Third, the ubiquitous Christian inversion of power. God has “filled the hungry with good things and sent the rich away empty”. Scot McKnight, in his wise, graceful little book, The Real Mary, records that in the 1980s the Guatemalan government banned public recitation of the Magnificat. You can see why King Herod wouldn’t have liked it.
And fourth, the speech is bold, forthright, emphatic, confident. Mary’s sheer self-confidence is breathtaking. “My soul magnifies the Lord, my spirit rejoices!” This is a woman of courage and conviction.
Not long after Jesus’ birth, a dark shadow is cast across Mary’s life. Joseph and Mary take Jesus to the temple. A man there, Simeon, recognises that Jesus is the saviour, but says to Mary “a sword will pierce your own soul too”.
When he is 12, in the ancient world the cusp of adulthood, Jesus stays behind in the temple in Jerusalem. Mary and Joseph are beside themselves looking for him. When they find him, Mary says: “Child, why have you treated us like this? Look, your father and I have been searching for you with great anxiety.”
There is so much to like in Mary’s statement, not least the status she gives to Joseph. Jesus is the son of God, but in earthly matters his effective father is Joseph. This is an inspiration for stepfathers.
Mary and Joseph don’t understand Jesus’ explanation for his actions. The next statement from Luke is fascinating: “Then he (Jesus) went down with them and came to Nazareth and was obedient to them. His mother treasured all these things in her heart.” This phrase means that Mary committed these matters to memory. It’s as close as you could imagine to Luke telling us that Mary is his source, directly or indirectly.
Luke tells us that, living with Mary and Joseph, Jesus grew in “wisdom, age and grace”. This puts Mary very high as an educator.
Mary figures repeatedly in the Gospels, sometimes concerned for Jesus’ welfare. At one point, at the wedding feast of Cana, she tells Jesus of a problem, the hosts have run out of wine. That’s nothing to do with me, Jesus replies.
Mary makes no further requests, but instructs the caterers to do whatever Jesus tells them. And so the wine flows, demonstrating Jesus’ immense regard for his mother.
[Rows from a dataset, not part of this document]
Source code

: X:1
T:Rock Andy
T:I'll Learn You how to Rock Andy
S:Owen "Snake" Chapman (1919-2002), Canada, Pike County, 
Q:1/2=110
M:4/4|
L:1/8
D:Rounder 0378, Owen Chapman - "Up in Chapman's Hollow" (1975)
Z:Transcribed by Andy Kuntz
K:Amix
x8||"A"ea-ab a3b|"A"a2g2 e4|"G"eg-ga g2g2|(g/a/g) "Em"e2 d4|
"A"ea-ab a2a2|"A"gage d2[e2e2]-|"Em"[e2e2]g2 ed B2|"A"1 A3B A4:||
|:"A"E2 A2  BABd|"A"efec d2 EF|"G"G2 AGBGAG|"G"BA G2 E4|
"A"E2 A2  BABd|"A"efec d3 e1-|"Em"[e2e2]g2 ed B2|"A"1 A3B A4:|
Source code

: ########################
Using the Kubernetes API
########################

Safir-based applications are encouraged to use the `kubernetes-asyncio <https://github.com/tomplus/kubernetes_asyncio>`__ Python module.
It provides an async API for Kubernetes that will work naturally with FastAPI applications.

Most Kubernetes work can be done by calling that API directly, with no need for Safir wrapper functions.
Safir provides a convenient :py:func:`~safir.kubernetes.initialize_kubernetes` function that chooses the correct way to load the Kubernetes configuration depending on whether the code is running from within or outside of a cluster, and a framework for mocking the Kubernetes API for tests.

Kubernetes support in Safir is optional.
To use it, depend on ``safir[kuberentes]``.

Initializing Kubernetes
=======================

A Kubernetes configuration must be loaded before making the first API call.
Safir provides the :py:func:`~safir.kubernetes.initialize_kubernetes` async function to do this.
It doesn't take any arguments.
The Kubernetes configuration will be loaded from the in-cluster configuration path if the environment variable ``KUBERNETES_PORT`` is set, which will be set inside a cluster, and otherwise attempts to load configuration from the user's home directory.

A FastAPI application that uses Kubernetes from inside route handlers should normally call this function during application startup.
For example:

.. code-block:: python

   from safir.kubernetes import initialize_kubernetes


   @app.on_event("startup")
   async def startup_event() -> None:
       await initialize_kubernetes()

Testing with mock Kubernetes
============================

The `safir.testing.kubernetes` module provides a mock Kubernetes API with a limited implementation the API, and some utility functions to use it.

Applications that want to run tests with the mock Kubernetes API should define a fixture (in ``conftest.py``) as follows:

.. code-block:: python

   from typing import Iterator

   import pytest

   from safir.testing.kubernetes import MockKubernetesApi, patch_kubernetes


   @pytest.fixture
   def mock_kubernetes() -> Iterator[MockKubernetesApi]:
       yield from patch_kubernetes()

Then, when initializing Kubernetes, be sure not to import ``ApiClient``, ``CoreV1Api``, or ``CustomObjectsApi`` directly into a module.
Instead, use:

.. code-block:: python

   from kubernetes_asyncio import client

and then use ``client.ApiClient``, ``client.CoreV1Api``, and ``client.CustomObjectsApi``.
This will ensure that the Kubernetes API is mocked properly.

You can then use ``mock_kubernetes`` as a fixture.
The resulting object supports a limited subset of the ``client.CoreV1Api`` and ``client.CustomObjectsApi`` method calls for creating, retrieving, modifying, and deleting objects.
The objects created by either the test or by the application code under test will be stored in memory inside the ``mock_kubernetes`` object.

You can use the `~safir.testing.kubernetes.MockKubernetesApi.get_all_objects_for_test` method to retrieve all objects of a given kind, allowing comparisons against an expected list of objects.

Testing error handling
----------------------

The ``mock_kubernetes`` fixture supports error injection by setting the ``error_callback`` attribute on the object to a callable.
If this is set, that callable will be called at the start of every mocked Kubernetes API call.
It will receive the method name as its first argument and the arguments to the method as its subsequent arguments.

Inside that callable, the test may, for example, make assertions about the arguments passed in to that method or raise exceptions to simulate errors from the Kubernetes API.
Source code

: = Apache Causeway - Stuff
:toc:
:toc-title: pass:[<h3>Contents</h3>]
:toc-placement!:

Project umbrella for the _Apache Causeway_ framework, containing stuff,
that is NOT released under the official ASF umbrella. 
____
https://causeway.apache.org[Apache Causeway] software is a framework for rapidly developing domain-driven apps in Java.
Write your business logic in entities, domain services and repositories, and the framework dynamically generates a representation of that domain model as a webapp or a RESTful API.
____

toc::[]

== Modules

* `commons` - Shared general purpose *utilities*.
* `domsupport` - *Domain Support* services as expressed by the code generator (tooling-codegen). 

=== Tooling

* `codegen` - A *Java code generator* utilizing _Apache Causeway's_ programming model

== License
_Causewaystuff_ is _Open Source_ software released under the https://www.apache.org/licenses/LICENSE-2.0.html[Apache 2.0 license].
Mary figures in other episodes in the Gospels, always an activist, making her own decisions. She is there too after Jesus’ resurrection in the Acts of the Apostles, in a passage that otherwise mentions only the senior leaders.
The final involvement of Mary in Jesus’ life comes at the cross. Supporting Jesus publicly by then was dangerous. Only one of the men, John, was there, but there were several women, including Mary.
It’s worth pausing for a second to note the strange feminine rhyme in the Gospels. The first person to know of Jesus, then to know Jesus, and to proclaim him, was a woman. The first person to see the risen Jesus, Mary Magdalene, was a woman. The majority of those who stood heroically with Jesus at the cross, in solidarity in his worst moments, were women. Something, surely, to remark.
Jesus looks down from the cross to where Mary and John are standing and, in the depths of his own exhaustion, and very near to death, says: “Woman, this is your son” and to John, “This is your mother.”
Jesus has asked his mother and his best friend to look after each other. Forget the theology for a second, the human affection is overwhelming. When she lives with John, does Mary help inform John’s later striking, elevated, intensely poetic appreciation of Jesus, rendered in a Gospel of unique grandeur, and which incidentally contains the scoop of the wedding feast of Cana?
In Dominion, Tom Holland writes: “Mary could embody for even the humblest and most unlettered peasant all the numerous paradoxes that lay at the heart of the Christian faith.”
Mary deserves to be defined by her own words: “My soul magnifies the Lord, my spirit rejoices in God my saviour.”
This is an edited extract from Christians: The Urgent Case for Jesus in Our World (Allen & Unwin), out now.